The Importance of Sequential Screening
The sequential screening test combines measurements from two blood tests, a first trimester ultrasound to evaluate the nuchal translucency and other genetic factors to tell you more about your developing baby. Screening tests cannot definitively diagnose or rule out any specific condition, nor ensure the birth of a healthy baby, but they do provide you and your doctor with important information to help manage your pregnancy
An Obstetric ultrasound uses sound waves to produce pictures of a baby within a pregnant woman, as well as the mother’s uterus and ovaries. It does not use ionizing radiation, has no known harmful effects, and is the preferred method for monitoring pregnant women and their unborn babies. A Doppler ultrasound study is a technique that evaluates blood flow in the umbilical cord, fetus or placenta, which may be part of this exam as well.
Cell-free Fetal DNA Testing
Cell-free fetal DNA testing screens the fetus for certain birth defects that are caused by an abnormal number of chromosomes. It also can reveal the sex and blood type of the fetus. The testing is done through a blood test for the mother and can be done as early as 10 weeks in the pregnancy.
Nuchal Translucency/Nasal Bone
The nuchal translucency scan evaluates your baby’s risk of having Down syndrome and other chromosomal abnormalities, as well as major congenital heart problems. This non-invasive test taken during the first trimester uses ultrasound to measure the thickness of the fluid found at the back of your developing baby’s neck. Babies with abnormalities tend to accumulate more fluid at the back of their neck during the first trimester.

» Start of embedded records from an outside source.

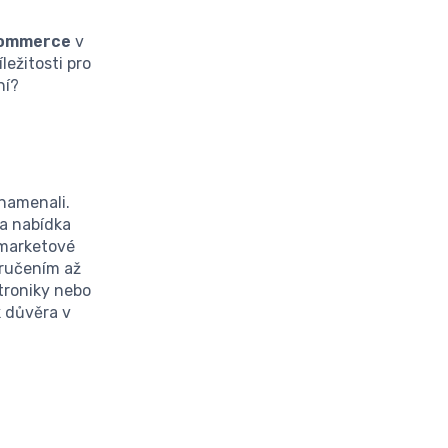
ommerce
v
ležitosti pro
ní?
znamenali.
la nabídka
rmarketové
oručením až
ktroniky nebo
k důvěra v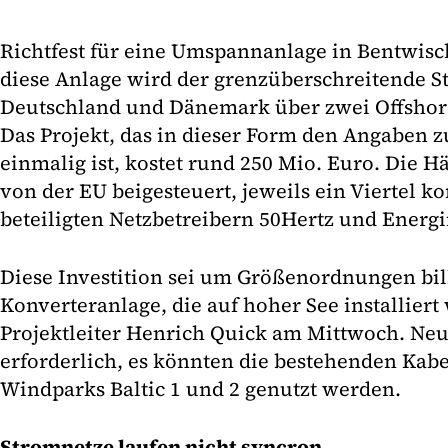
Richtfest für eine Umspannanlage in Bentwisc
diese Anlage wird der grenzüberschreitende 
Deutschland und Dänemark über zwei Offshor
Das Projekt, das in dieser Form den Angaben 
einmalig ist, kostet rund 250 Mio. Euro. Die H
von der EU beigesteuert, jeweils ein Viertel 
beteiligten Netzbetreibern 50Hertz und Energi
Diese Investition sei um Größenordnungen bill
Konverteranlage, die auf hoher See installiert 
Projektleiter Henrich Quick am Mittwoch. Neu
erforderlich, es könnten die bestehenden Kab
Windparks Baltic 1 und 2 genutzt werden.
Stromnetze laufen nicht syncron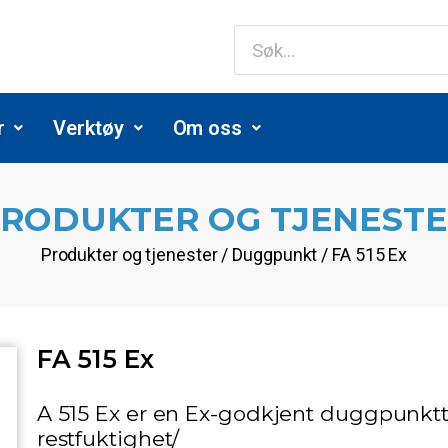
r
Verktøy
Om oss
RODUKTER OG TJENEST
Produkter og tjenester / Duggpunkt / FA 515 Ex
FA 515 Ex
A 515 Ex er en Ex-godkjent duggpunktt
restfuktighet/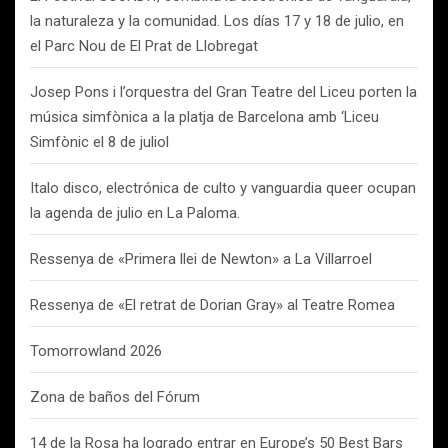
la naturaleza y la comunidad. Los días 17 y 18 de julio, en
el Parc Nou de El Prat de Llobregat
Josep Pons i l’orquestra del Gran Teatre del Liceu porten la
música simfònica a la platja de Barcelona amb ‘Liceu
Simfònic el 8 de juliol
Italo disco, electrónica de culto y vanguardia queer ocupan
la agenda de julio en La Paloma.
Ressenya de «Primera llei de Newton» a La Villarroel
Ressenya de «El retrat de Dorian Gray» al Teatre Romea
Tomorrowland 2026
Zona de baños del Fórum
14 de la Rosa ha logrado entrar en Europe’s 50 Best Bars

Chorionic Villus Sampling (CVS)
Chorionic villus sampling is usually done during the first trimester of pregnancy to determine any genetic disorders the baby may have. A thin tube is guided through the cervix or a needle is inserted into the uterus to remove a sample of cells that contain genetic information from the placenta
First Trimester Screening
First trimester screening offers early information about a baby’s risk of certain chromosomal conditions, such as Down syndrome and Edwards’s syndrome. The screenings involve a blood test to measure levels of pregnancy-specific substances an ultrasound exam to measure the size of the clear space in the tissue at the back of the baby’s neck.
Amniocentesis is a second trimester procedure in which amniotic fluid is removed from the uterus for testing or treatment. This fluid contains fetal cells and various chemicals produced by the baby that provides information about the baby’s genetic makeup.